ASSIGNED TASK> Report how many lines of the entries below contain the word "used", and nothing more.

Extracted records:
---------------
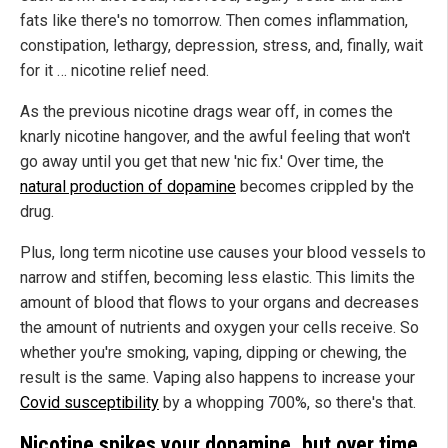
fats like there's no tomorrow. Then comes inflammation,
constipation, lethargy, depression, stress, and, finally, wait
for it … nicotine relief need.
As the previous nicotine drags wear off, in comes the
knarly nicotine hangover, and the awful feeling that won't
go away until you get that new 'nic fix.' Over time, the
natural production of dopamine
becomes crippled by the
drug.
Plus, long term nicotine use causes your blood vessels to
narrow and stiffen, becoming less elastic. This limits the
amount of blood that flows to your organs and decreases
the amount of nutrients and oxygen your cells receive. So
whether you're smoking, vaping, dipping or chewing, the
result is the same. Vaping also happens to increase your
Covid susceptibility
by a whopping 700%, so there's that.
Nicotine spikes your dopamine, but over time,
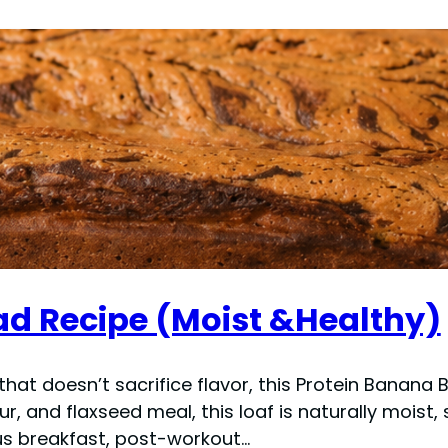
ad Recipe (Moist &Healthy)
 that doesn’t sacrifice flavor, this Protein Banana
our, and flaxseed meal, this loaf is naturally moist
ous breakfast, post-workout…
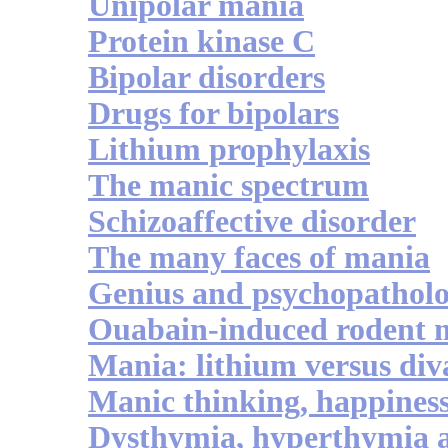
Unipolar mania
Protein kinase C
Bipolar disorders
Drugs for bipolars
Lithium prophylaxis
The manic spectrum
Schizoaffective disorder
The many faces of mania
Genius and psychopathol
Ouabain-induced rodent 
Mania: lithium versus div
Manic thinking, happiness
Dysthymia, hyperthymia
---------------
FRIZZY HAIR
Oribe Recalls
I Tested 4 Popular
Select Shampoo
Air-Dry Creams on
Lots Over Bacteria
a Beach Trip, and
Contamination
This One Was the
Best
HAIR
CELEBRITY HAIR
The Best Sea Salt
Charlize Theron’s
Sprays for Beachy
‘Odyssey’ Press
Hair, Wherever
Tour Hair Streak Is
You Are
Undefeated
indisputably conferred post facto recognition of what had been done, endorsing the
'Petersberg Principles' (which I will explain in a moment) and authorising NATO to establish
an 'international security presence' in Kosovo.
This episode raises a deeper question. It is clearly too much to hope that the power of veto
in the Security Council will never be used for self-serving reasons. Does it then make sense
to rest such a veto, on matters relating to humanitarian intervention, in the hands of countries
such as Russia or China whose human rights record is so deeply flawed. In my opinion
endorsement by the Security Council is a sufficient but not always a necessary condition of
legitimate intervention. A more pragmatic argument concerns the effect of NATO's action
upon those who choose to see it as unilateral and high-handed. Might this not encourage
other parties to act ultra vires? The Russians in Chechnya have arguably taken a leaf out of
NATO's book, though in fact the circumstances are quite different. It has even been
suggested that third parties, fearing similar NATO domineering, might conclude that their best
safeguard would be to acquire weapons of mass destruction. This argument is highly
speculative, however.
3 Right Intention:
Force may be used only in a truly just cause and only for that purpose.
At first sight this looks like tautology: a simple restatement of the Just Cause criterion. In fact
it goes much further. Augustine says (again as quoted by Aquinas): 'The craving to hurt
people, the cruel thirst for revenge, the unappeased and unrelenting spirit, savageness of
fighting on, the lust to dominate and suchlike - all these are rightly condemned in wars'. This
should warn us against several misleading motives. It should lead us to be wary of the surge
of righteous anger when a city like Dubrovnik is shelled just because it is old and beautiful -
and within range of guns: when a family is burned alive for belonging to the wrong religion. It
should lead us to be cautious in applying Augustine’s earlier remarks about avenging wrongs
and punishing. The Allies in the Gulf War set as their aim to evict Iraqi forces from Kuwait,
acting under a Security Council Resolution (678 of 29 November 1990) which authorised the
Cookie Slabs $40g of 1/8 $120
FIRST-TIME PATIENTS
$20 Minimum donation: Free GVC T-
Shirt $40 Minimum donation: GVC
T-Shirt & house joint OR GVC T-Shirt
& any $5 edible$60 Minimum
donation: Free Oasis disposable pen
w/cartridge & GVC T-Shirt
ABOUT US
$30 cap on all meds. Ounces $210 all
---------------
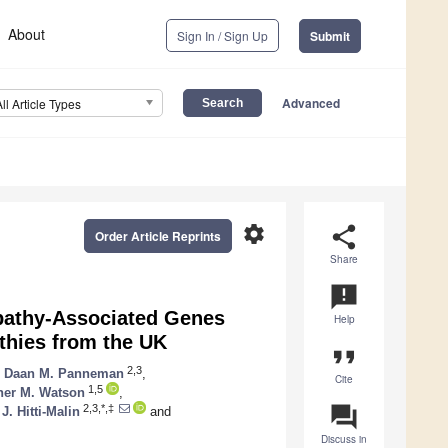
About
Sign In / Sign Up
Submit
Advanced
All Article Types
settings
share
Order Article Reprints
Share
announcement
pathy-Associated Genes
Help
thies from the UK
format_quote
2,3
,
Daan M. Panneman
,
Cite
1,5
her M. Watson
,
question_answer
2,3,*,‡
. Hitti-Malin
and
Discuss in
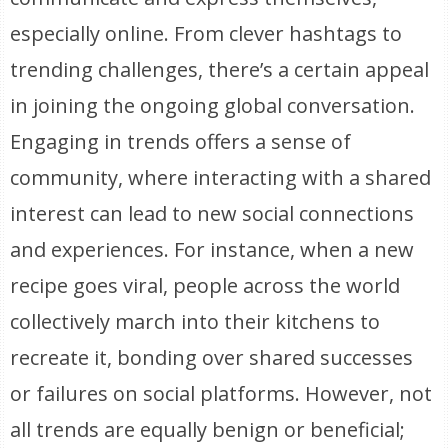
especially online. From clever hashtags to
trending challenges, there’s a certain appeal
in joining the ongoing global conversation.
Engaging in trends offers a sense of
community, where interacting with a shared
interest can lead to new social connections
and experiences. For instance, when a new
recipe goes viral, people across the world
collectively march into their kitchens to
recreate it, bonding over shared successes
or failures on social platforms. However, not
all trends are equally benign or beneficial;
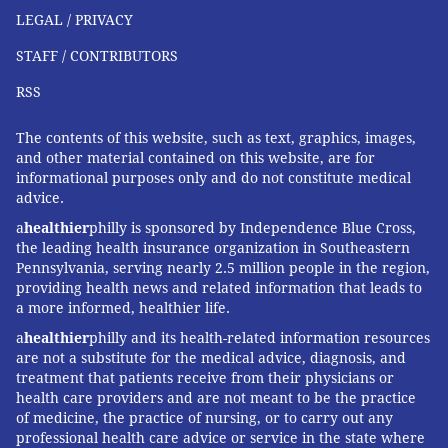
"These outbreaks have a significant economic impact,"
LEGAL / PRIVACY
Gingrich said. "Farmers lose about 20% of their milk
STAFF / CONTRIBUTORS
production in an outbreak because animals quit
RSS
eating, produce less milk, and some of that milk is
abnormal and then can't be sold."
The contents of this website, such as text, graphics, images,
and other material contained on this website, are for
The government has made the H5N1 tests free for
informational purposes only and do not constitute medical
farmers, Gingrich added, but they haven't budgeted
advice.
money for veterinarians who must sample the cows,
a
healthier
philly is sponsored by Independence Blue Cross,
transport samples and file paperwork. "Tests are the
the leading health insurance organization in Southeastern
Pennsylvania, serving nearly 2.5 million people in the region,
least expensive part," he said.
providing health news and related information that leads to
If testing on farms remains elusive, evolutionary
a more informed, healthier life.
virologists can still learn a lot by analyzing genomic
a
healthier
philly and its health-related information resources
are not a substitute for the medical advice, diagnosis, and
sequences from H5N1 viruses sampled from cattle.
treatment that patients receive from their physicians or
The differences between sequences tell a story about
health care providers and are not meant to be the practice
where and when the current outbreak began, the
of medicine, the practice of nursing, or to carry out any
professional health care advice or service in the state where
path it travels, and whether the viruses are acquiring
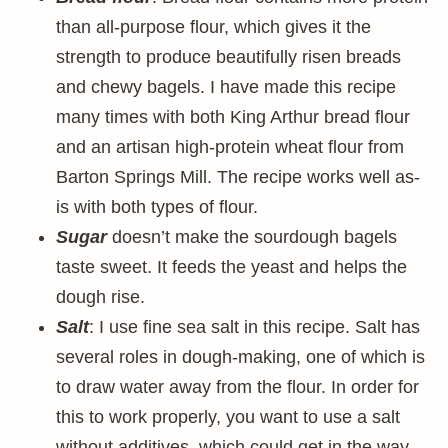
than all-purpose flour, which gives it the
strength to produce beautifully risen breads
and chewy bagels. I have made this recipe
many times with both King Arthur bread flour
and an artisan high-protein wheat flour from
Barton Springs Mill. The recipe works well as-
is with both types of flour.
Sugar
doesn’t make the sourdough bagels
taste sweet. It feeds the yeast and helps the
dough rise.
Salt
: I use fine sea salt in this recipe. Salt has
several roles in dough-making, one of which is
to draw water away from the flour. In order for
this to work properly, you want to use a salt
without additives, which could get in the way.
---------------
RESULT> 2